Written task a:
Copy the records exactly, from the line containing "phylum: Basidiomycota" through the end of the records, with both ends included.

Some of my favourite places to speak at are venues like coffee shops, workplaces, or universities. After one such university event, where the Christian Union had asked me to talk on “Why did Jesus have to die?” we had an amazing time of Q&A after which I felt the Spirit nudge me to end the event by leading people who wanted to in a prayer to commit their lives to Jesus. It was an incredible evening and God was very much at work. But I remember that one particular evening not for how powerfully the Lord moved, but for a conversation afterwards. As we were packing up to leave, a campus ministry leader came up us and asked: “How did you do what you did there?”
“What do you mean?”, I replied.
“You just preached the gospel very openly then prayed, very publicly, and invited people to respond to Jesus—and you did that in a university meeting room. I didn’t think evangelism like that was possible in this day and age. How did you and your colleague do that?”
That’s not the first time I’ve heard that sentiment expressed: that evangelism simply isn’t possible. That a workplace, campus, group of people, or even our culture is so secular and so post-Christian that evangelism just doesn’t work anymore.

Given entries:

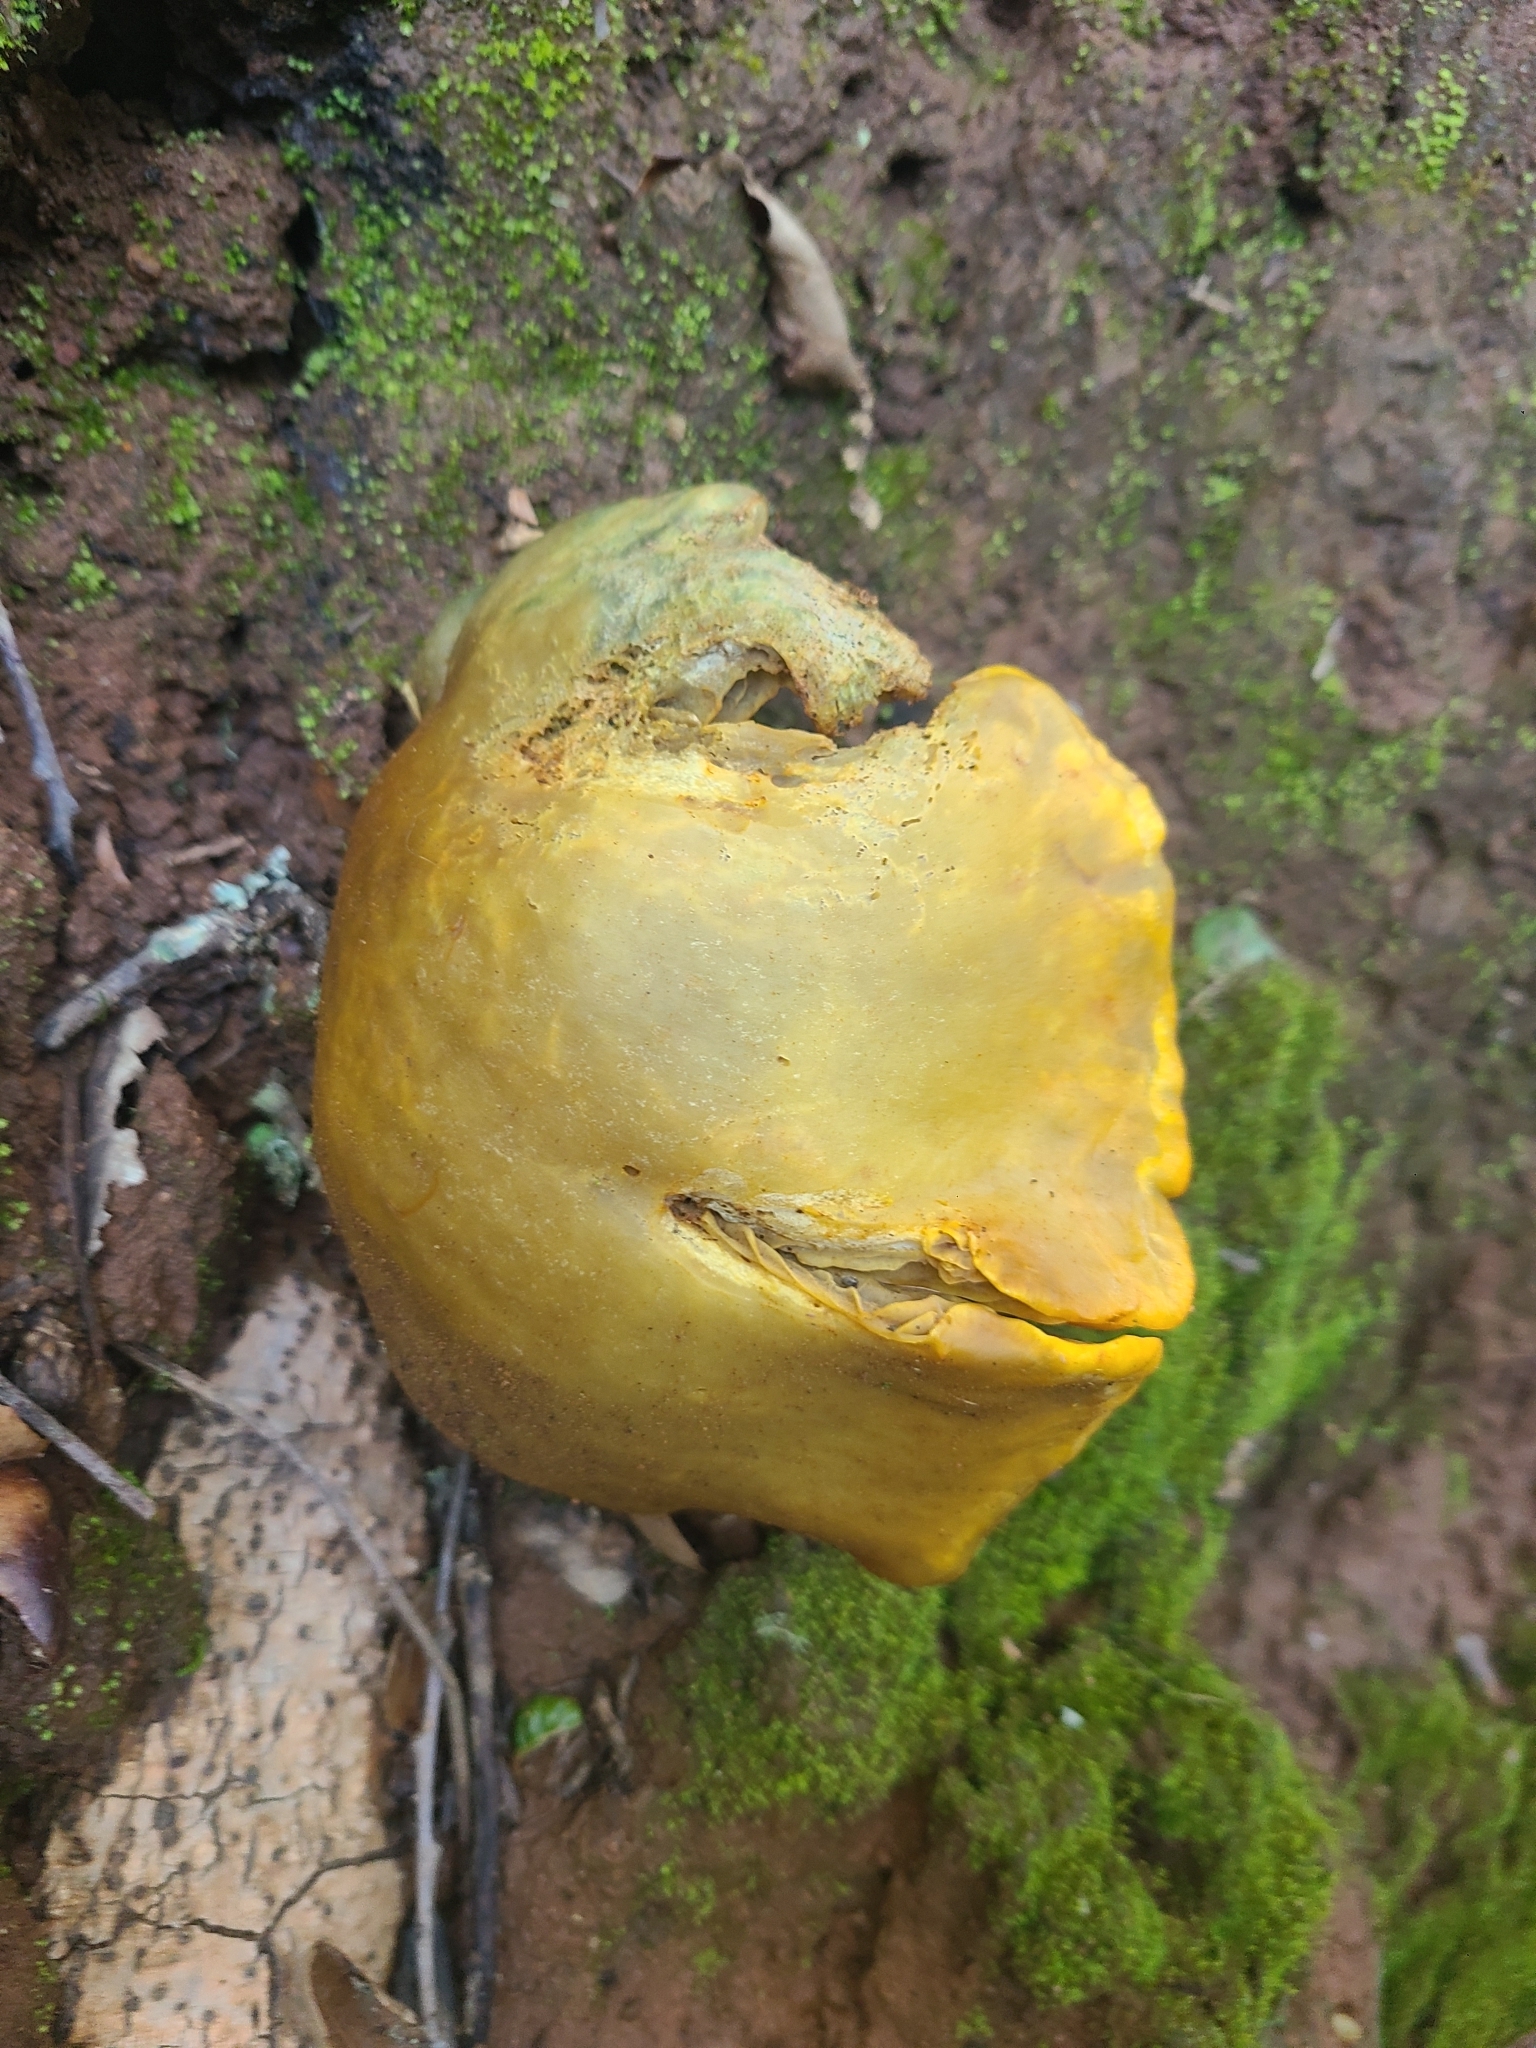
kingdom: Fungi
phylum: Basidiomycota
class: Agaricomycetes
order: Agaricales
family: Omphalotaceae
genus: Omphalotus
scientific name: Omphalotus olivascens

Written task b:
Answer these questions about the passage on evangelism:
(i) What topic had the Christian Union asked the speaker to talk on?
(ii) Who came up to the speaker while they were packing up to leave?
(iii) According to that person, in what kind of room had the speaker invited people to respond to Jesus?

Reply a:
phylum: Basidiomycota
class: Agaricomycetes
order: Agaricales
family: Omphalotaceae
genus: Omphalotus
scientific name: Omphalotus olivascens

Reply b:
(i) "Why did Jesus have to die?"
(ii) A campus ministry leader.
(iii) A university meeting room.